One of their most recent posts that caught our eye shows the work of the New York based Canadian artist Cal Lane with her ‘Industrial Doilies’ in which she creates delicate lace patterns cut from industrial steel, creating incredibly detailed large scale sculptures.Read the full article here.
“..using contradiction as a vehicle for finding my way to an empathetic image, an image of opposition that creates a balance – as well as a clash – by comparing and contrasting ideas and materials.This manifested in a series of “Industrial Doilies”, pulling together industrial and domestic life as well as relationships of strong and delicate, masculine and feminine, practical and frivolity, ornament and function.”
Her work participates an interesting discussion, an age old debate – at what point is a piece taken out of craft and re-positioned into visual art or design? If a piece exceeds domestic scale and employs techniques that create a larger form does that recategorise the work? Using a blowtorch (as with Cal Lane) or using a soldering iron (as with many jewellers) may determine scale, yet conceptual underpinnings of a piece worn on a wall may be the same as when worn on the body.

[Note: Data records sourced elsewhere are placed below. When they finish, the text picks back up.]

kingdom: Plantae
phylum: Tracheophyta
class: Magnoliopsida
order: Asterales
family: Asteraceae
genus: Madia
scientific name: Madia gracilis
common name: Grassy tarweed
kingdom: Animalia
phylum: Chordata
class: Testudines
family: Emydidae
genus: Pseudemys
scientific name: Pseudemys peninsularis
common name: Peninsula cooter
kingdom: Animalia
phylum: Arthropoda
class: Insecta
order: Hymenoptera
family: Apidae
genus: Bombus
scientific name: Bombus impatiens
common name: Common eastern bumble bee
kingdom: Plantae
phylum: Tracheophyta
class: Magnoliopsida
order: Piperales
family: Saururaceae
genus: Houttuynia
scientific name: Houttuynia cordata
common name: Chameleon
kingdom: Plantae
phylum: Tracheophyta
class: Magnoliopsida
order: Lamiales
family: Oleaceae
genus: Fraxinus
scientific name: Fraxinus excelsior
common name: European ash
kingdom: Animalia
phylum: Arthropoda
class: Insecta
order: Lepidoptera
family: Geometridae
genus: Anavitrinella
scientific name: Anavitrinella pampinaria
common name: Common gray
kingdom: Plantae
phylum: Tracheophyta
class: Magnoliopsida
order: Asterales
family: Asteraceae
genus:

There are many examples of sculptural works sitting within the framework of craft, contributing to this is Tricia Page’s work featured in this year’s Fresh! exhibition at Craft (showing until 24 May 2015). Writing on her work Page notes:
“Through the physical processes of cutting, tearing, welding and stitching I tend to see my own body as a drawing tool, continually reconfiguring components of a frame or foam in space until a kineasthetic connection is achieved. The craft for me lies in the time and technique, the hand stitching and welding give strength to the framework which forms an essential component of my unique visual language. Ideas of the body through size, gesture, surface and contour are embedded within these sculptural objects, creating a space that exists between the familiar and the unknown.”